“When I first came here that front garden that goes on to the road was full of very, very high trees. There was just no communication with the local community, there was just a wall of green and the garden was completely wild, so I said ‘what do you want to do with it?’”
Graham lives in a small residential service run by Milestone Trust, a Bristol based charity supporting people with learning disabilities, mental health needs and dementia.
From the outside, the first things you see walking past are the raised vegetable beds in the front garden. Walking through, there are beds of parsnips and potatoes, courgette and cabbage, and a huge crop of strawberries all set to ripen. Graham’s greenhouse houses a sweet smelling tomato plant and a growing bag of cucumber: this is the first year that he has sown from seed.

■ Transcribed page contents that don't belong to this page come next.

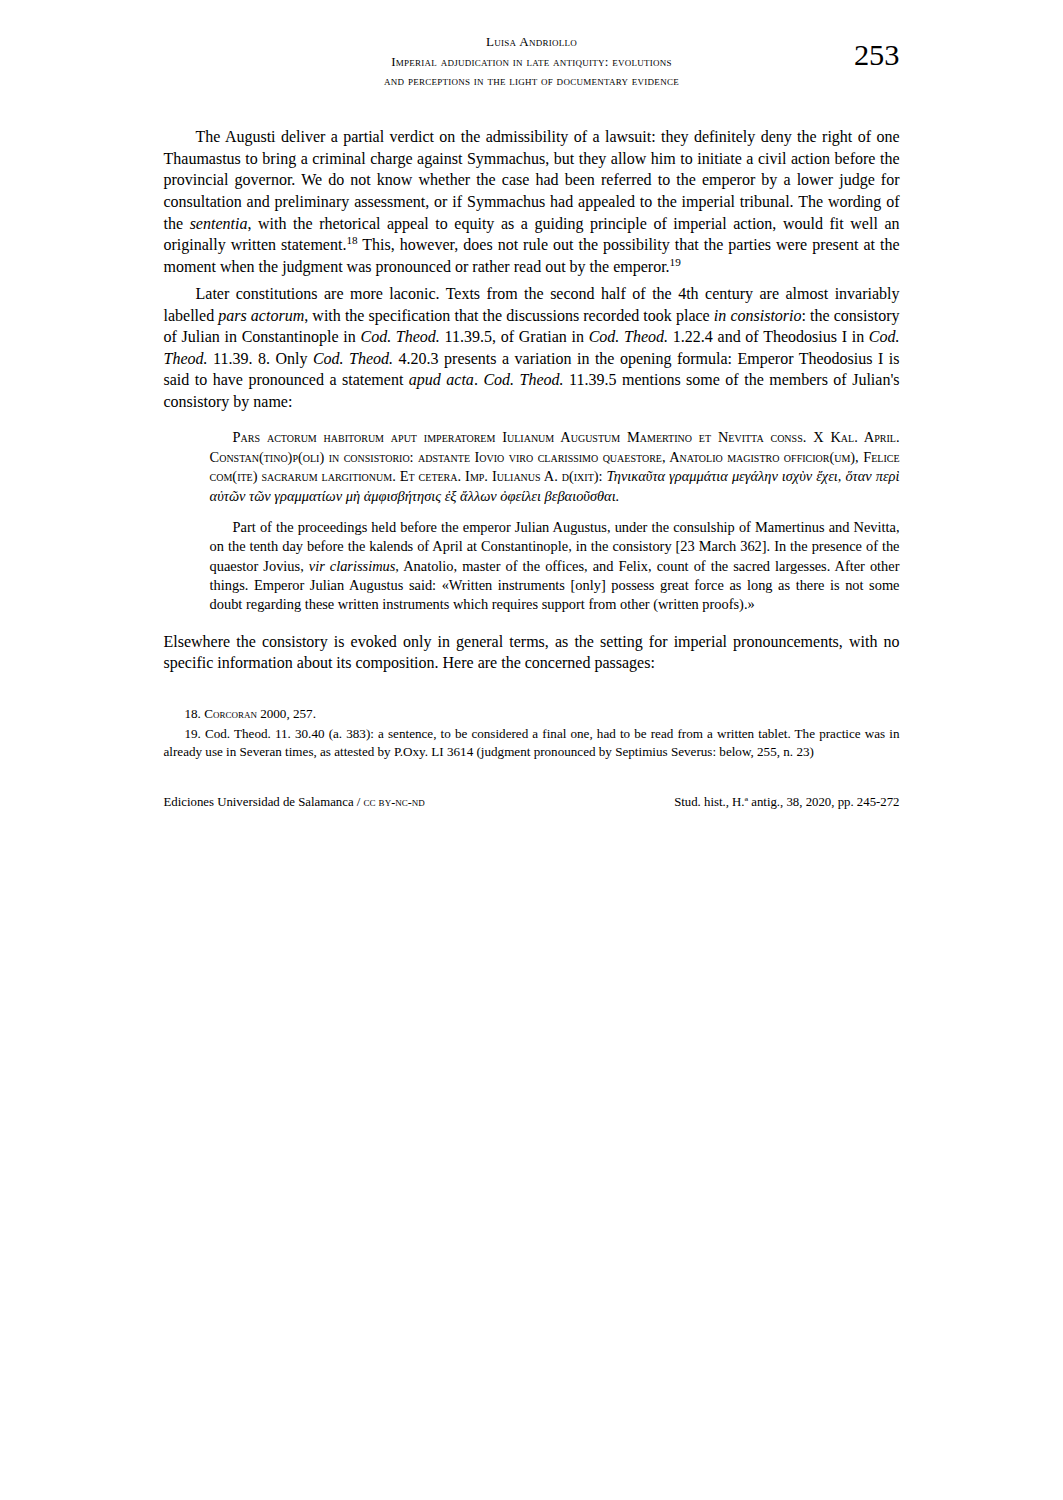253
Luisa Andriollo
Imperial adjudication in late antiquity: evolutions
and perceptions in the light of documentary evidence
The Augusti deliver a partial verdict on the admissibility of a lawsuit: they definitely deny the right of one Thaumastus to bring a criminal charge against Symmachus, but they allow him to initiate a civil action before the provincial governor. We do not know whether the case had been referred to the emperor by a lower judge for consultation and preliminary assessment, or if Symmachus had appealed to the imperial tribunal. The wording of the sententia, with the rhetorical appeal to equity as a guiding principle of imperial action, would fit well an originally written statement.18 This, however, does not rule out the possibility that the parties were present at the moment when the judgment was pronounced or rather read out by the emperor.19
Later constitutions are more laconic. Texts from the second half of the 4th century are almost invariably labelled pars actorum, with the specification that the discussions recorded took place in consistorio: the consistory of Julian in Constantinople in Cod. Theod. 11.39.5, of Gratian in Cod. Theod. 1.22.4 and of Theodosius I in Cod. Theod. 11.39. 8. Only Cod. Theod. 4.20.3 presents a variation in the opening formula: Emperor Theodosius I is said to have pronounced a statement apud acta. Cod. Theod. 11.39.5 mentions some of the members of Julian's consistory by name:
Pars actorum habitorum aput imperatorem Iulianum Augustum Mamertino et Nevitta conss. X Kal. April. Constan(tino)p(oli) in consistorio: adstante Iovio viro clarissimo quaestore, Anatolio magistro officior(um), Felice com(ite) sacrarum largitionum. Et cetera. Imp. Iulianus A. d(ixit): Τηνικαῦτα γραμμάτια μεγάλην ισχὺν ἔχει, ὅταν περὶ αὐτῶν τῶν γραμματίων μὴ ἀμφισβήτησις ἐξ ἄλλων ὀφείλει βεβαιοῦσθαι.
Part of the proceedings held before the emperor Julian Augustus, under the consulship of Mamertinus and Nevitta, on the tenth day before the kalends of April at Constantinople, in the consistory [23 March 362]. In the presence of the quaestor Jovius, vir clarissimus, Anatolio, master of the offices, and Felix, count of the sacred largesses. After other things. Emperor Julian Augustus said: «Written instruments [only] possess great force as long as there is not some doubt regarding these written instruments which requires support from other (written proofs).»
Elsewhere the consistory is evoked only in general terms, as the setting for imperial pronouncements, with no specific information about its composition. Here are the concerned passages:
18. Corcoran 2000, 257.
19. Cod. Theod. 11. 30.40 (a. 383): a sentence, to be considered a final one, had to be read from a written tablet. The practice was in already use in Severan times, as attested by P.Oxy. LI 3614 (judgment pronounced by Septimius Severus: below, 255, n. 23)
Ediciones Universidad de Salamanca / cc by-nc-nd
Stud. hist., H.ª antig., 38, 2020, pp. 245-272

Home manager Faz explains: “Part of Graham’s heritage is his enthusiasm for growing and eating food that he grows, it comes from his family. His father is a very, very keen gardener, so I think even though he only lived with his family until the age of 16 before he went into residential school and living, it has obviously featured highly.”
When Faz first met Graham five years ago he was doing gardening in college, but it was only once a week for a two hour session. A shake up in policy enabling people to access further education deemed Graham ‘too old’, so that’s when he said: “I want a garden and I want to do gardening.” They built the raised beds using charitable donations, some help from students and Graham himself moved about ten tonnes of soil.

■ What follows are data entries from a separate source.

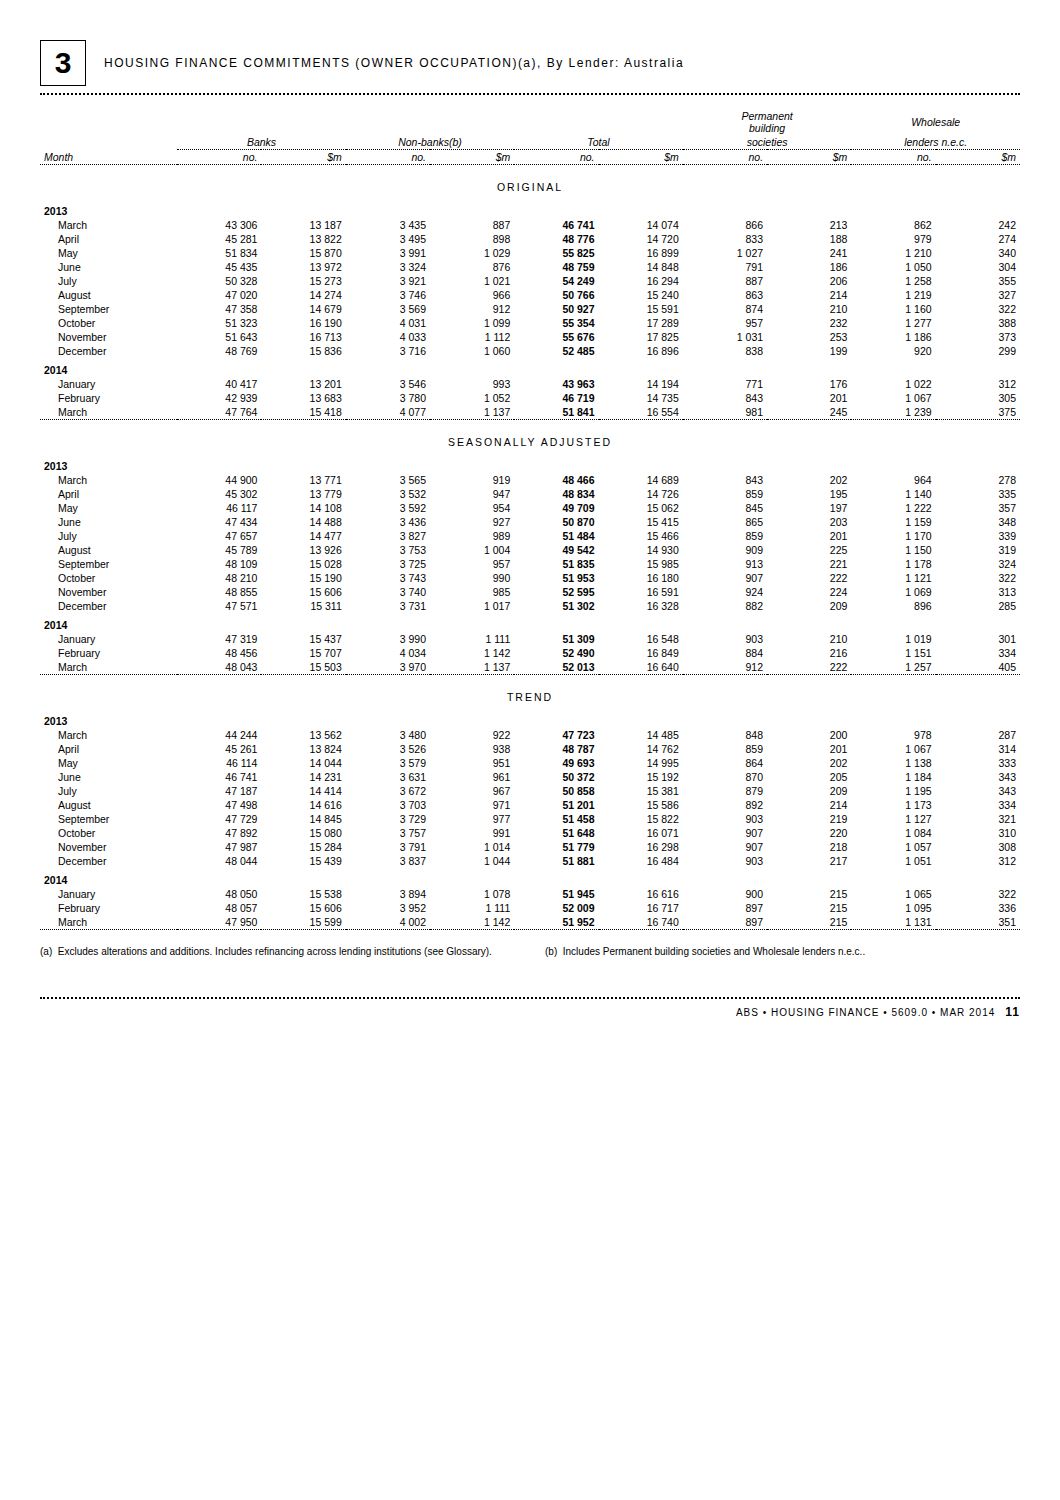3
HOUSING FINANCE COMMITMENTS (OWNER OCCUPATION)(a), By Lender: Australia
| | | | | Permanent building | Wholesale |
| --- | --- | --- | --- | --- | --- |
| | Banks | Non-banks (b) | Total | societies | lenders n.e.c. |
| Month | no. | $m | no. | $m | no. | $m | no. | $m | no. | $m |
| ORIGINAL |
| 2013 |
| March | 43 306 | 13 187 | 3 435 | 887 | 46 741 | 14 074 | 866 | 213 | 862 | 242 |
| April | 45 281 | 13 822 | 3 495 | 898 | 48 776 | 14 720 | 833 | 188 | 979 | 274 |
| May | 51 834 | 15 870 | 3 991 | 1 029 | 55 825 | 16 899 | 1 027 | 241 | 1 210 | 340 |
| June | 45 435 | 13 972 | 3 324 | 876 | 48 759 | 14 848 | 791 | 186 | 1 050 | 304 |
| July | 50 328 | 15 273 | 3 921 | 1 021 | 54 249 | 16 294 | 887 | 206 | 1 258 | 355 |
| August | 47 020 | 14 274 | 3 746 | 966 | 50 766 | 15 240 | 863 | 214 | 1 219 | 327 |
| September | 47 358 | 14 679 | 3 569 | 912 | 50 927 | 15 591 | 874 | 210 | 1 160 | 322 |
| October | 51 323 | 16 190 | 4 031 | 1 099 | 55 354 | 17 289 | 957 | 232 | 1 277 | 388 |
| November | 51 643 | 16 713 | 4 033 | 1 112 | 55 676 | 17 825 | 1 031 | 253 | 1 186 | 373 |
| December | 48 769 | 15 836 | 3 716 | 1 060 | 52 485 | 16 896 | 838 | 199 | 920 | 299 |
| 2014 |
| January | 40 417 | 13 201 | 3 546 | 993 | 43 963 | 14 194 | 771 | 176 | 1 022 | 312 |
| February | 42 939 | 13 683 | 3 780 | 1 052 | 46 719 | 14 735 | 843 | 201 | 1 067 | 305 |
| March | 47 764 | 15 418 | 4 077 | 1 137 | 51 841 | 16 554 | 981 | 245 | 1 239 | 375 |
| SEASONALLY ADJUSTED |
| 2013 |
| March | 44 900 | 13 771 | 3 565 | 919 | 48 466 | 14 689 | 843 | 202 | 964 | 278 |
| April | 45 302 | 13 779 | 3 532 | 947 | 48 834 | 14 726 | 859 | 195 | 1 140 | 335 |
| May | 46 117 | 14 108 | 3 592 | 954 | 49 709 | 15 062 | 845 | 197 | 1 222 | 357 |
| June | 47 434 | 14 488 | 3 436 | 927 | 50 870 | 15 415 | 865 | 203 | 1 159 | 348 |
| July | 47 657 | 14 477 | 3 827 | 989 | 51 484 | 15 466 | 859 | 201 | 1 170 | 339 |
| August | 45 789 | 13 926 | 3 753 | 1 004 | 49 542 | 14 930 | 909 | 225 | 1 150 | 319 |
| September | 48 109 | 15 028 | 3 725 | 957 | 51 835 | 15 985 | 913 | 221 | 1 178 | 324 |
| October | 48 210 | 15 190 | 3 743 | 990 | 51 953 | 16 180 | 907 | 222 | 1 121 | 322 |
| November | 48 855 | 15 606 | 3 740 | 985 | 52 595 | 16 591 | 924 | 224 | 1 069 | 313 |
| December | 47 571 | 15 311 | 3 731 | 1 017 | 51 302 | 16 328 | 882 | 209 | 896 | 285 |
| 2014 |
| January | 47 319 | 15 437 | 3 990 | 1 111 | 51 309 | 16 548 | 903 | 210 | 1 019 | 301 |
| February | 48 456 | 15 707 | 4 034 | 1 142 | 52 490 | 16 849 | 884 | 216 | 1 151 | 334 |
| March | 48 043 | 15 503 | 3 970 | 1 137 | 52 013 | 16 640 | 912 | 222 | 1 257 | 405 |
| TREND |
| 2013 |
| March | 44 244 | 13 562 | 3 480 | 922 | 47 723 | 14 485 | 848 | 200 | 978 | 287 |
| April | 45 261 | 13 824 | 3 526 | 938 | 48 787 | 14 762 | 859 | 201 | 1 067 | 314 |
| May | 46 114 | 14 044 | 3 579 | 951 | 49 693 | 14 995 | 864 | 202 | 1 138 | 333 |
| June | 46 741 | 14 231 | 3 631 | 961 | 50 372 | 15 192 | 870 | 205 | 1 184 | 343 |
| July | 47 187 | 14 414 | 3 672 | 967 | 50 858 | 15 381 | 879 | 209 | 1 195 | 343 |
| August | 47 498 | 14 616 | 3 703 | 971 | 51 201 | 15 586 | 892 | 214 | 1 173 | 334 |
| September | 47 729 | 14 845 | 3 729 | 977 | 51 458 | 15 822 | 903 | 219 | 1 127 | 321 |
| October | 47 892 | 15 080 | 3 757 | 991 | 51 648 | 16 071 | 907 | 220 | 1 084 | 310 |
| November | 47 987 | 15 284 | 3 791 | 1 014 | 51 779 | 16 298 | 907 | 218 | 1 057 | 308 |
| December | 48 044 | 15 439 | 3 837 | 1 044 | 51 881 | 16 484 | 903 | 217 | 1 051 | 312 |
| 2014 |
| January | 48 050 | 15 538 | 3 894 | 1 078 | 51 945 | 16 616 | 900 | 215 | 1 065 | 322 |
| February | 48 057 | 15 606 | 3 952 | 1 111 | 52 009 | 16 717 | 897 | 215 | 1 095 | 336 |
| March | 47 950 | 15 599 | 4 002 | 1 142 | 51 952 | 16 740 | 897 | 215 | 1 131 | 351 |
(a) Excludes alterations and additions. Includes refinancing across lending institutions (see Glossary).
(b) Includes Permanent building societies and Wholesale lenders n.e.c..
ABS • HOUSING FINANCE • 5609.0 • MAR 201411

Graham’s garden led to the transformation of cooking and eating at the home. With an abundance of white cabbage leading to nothing but coleslaw, Francine Russell, food consultant and founder of All About Food, was called in to talk residents and staff through using fresh produce in their weekly menu. She was very keen to teach everyone to build on the relationship between bringing produce in and creating meals together. “We would bring things in but we weren’t very creative, so Francine came in and did a big bit of work around nutrition and growing our own food,” explains Faz.
Cooking seems to have been something Graham has done before, because it was his request at a residents’ meeting that started the home’s focus on food. His father mentioned that he used to help in the kitchen, so it is certainly where he feels at home. The variety of meals is influenced by everyone who lives in the home; there are many different tastes and everyone makes suggestions and tries new ideas.
As Faz explains: “We went through cookbooks and there was quite a diverse range of what people wanted to cook. I think we are all influencing each other. ” Since building the vegetable garden, staff and residents have learnt new skills together, choosing, making and reviewing meals as a community. One fellow resident commented that she feels happier since Graham’s garden was built, and one cooking session with Graham showed the high quality of meals they make.
Here is one of Graham’s favourite recipes, cooked with some of the vegetables he grows:
Hidden Vegetable Sauce
The original recipe was written by Francine Russell who is a food consultant and founder of Bristol based consultancy All About Food. Graham has adapted it to the vegetables he grows – the recipe can be altered according to the fresh produce you have at the time, and can be a base for any healthier dish due to the “hidden vegetables”. As well as a Mediterranean pasta sauce this can be a base for soups or stews, and can be made well in advance and frozen.
2 tablespoons sunflower oil
Spring onions finely chopped
3 stalks celery, chopped
2 red bell peppers, deseeded and chopped
2 courgettes, grated
2 carrots, peeled and grated
1 small butternut squash, peeled and chopped
A large pinch of oregano
4 cans chopped tomatoes
1 bay leaf
- Heat the oil in a large saucepan, over a medium heat.
- Add all chopped and grated vegetables, a large pinch of oregano, and cook slowly with the lid on for 20 minutes, stirring occasionally, until the vegetables are soft but not starting to brown.
- Add 4 cans of tomatoes, 1 cup water, freshly ground pepper and the bay leaf.
- Bring to the boil and simmer for about 30 minutes.
- Take the pan off the heat, spoon out the bay leaf, and let the sauce cool slightly before blitzing with a stick blender.